* [Exercise aim]: Reproduce exactly the lines below, starting with the line that contains "left shoulder: (184, 249)" and ending with the last line of the records, both included, and nothing else.
----------------------------------------
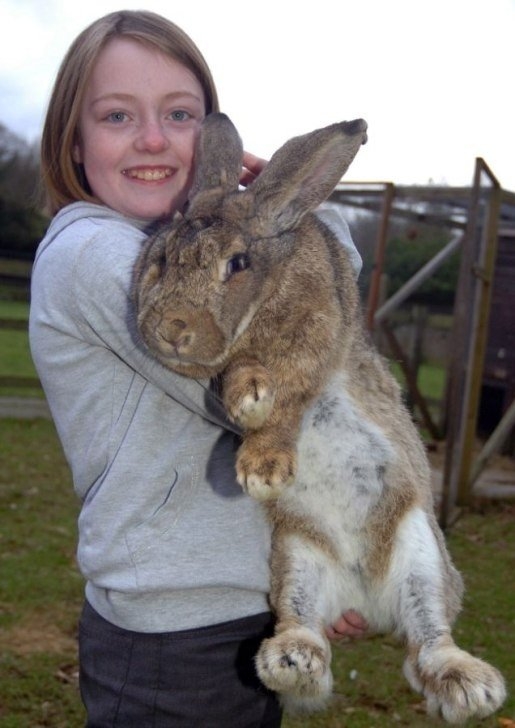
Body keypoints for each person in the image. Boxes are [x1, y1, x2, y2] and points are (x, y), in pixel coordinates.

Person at [29, 10, 366, 727]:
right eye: (117, 115)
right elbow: (269, 386)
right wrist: (281, 222)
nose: (153, 139)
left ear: (208, 139)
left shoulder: (184, 249)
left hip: (248, 604)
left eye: (179, 114)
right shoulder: (93, 256)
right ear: (76, 143)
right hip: (172, 637)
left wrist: (313, 572)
----------------------------------------
* [Solved problem]:
left shoulder: (184, 249)
left hip: (248, 604)
left eye: (179, 114)
right shoulder: (93, 256)
right ear: (76, 143)
right hip: (172, 637)
left wrist: (313, 572)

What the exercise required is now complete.